Cette chambre n’était qu’un grenier divisé en deux compartiments ; mais nos voyageurs s’accommodèrent très-volontiers de leur logement, car ils n’avaient pas espéré un si bon gîte. Le vieillard parut inquiet quand il fut couché et il pria Nelly de s’asseoir à son chevet, comme elle l’avait fait durant tant de nuits. Elle s’empressa d’obéir et resta assise jusqu’au moment où il s’endormit.

Il y avait dans la chambre de Nelly une petite croisée de la largeur d’une crevasse ; en quittant son grand-père, l’enfant ouvrit cette croisée et s’y plaça, écoutant en quelque sorte le silence. La vue de la vieille église et des tombeaux au clair de lune, les arbres brunis par l’ombre et agités par la brise rendirent Nelly plus pensive que jamais. Elle referma la fenêtre, et, s’asseyant sur le lit, elle se mit à songer à l’avenir qu’ils avaient devant eux.

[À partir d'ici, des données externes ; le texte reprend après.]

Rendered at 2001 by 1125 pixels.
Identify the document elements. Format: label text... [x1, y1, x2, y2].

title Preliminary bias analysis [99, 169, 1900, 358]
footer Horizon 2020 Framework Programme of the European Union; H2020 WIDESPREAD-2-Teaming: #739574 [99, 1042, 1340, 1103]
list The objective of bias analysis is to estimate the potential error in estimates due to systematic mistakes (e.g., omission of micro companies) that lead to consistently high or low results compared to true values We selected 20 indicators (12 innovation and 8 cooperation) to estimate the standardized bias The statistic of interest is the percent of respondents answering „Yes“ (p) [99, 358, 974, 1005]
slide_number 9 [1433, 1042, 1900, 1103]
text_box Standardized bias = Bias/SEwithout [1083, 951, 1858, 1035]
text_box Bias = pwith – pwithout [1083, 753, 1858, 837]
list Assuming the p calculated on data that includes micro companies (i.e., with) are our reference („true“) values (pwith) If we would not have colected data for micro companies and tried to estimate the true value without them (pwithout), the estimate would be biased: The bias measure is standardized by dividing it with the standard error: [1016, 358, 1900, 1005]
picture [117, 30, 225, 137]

Elle avait quelque argent, mais bien peu ; et quand cet argent serait dépensé, il faudrait mendier… Dans cette petite réserve se trouvait une pièce d’or ; il pouvait venir une circonstance qui en augmenterait cent fois la valeur. Il convenait donc de cacher cette pièce et de ne l’employer qu’en cas de nécessité absolue, quand il ne resterait plus aucune autre ressource.

Cette résolution prise, Nelly cousit la pièce d’or dans un pli de sa robe ; puis, s’étant mise au lit avec le cœur soulagé, elle tomba dans un profond sommeil.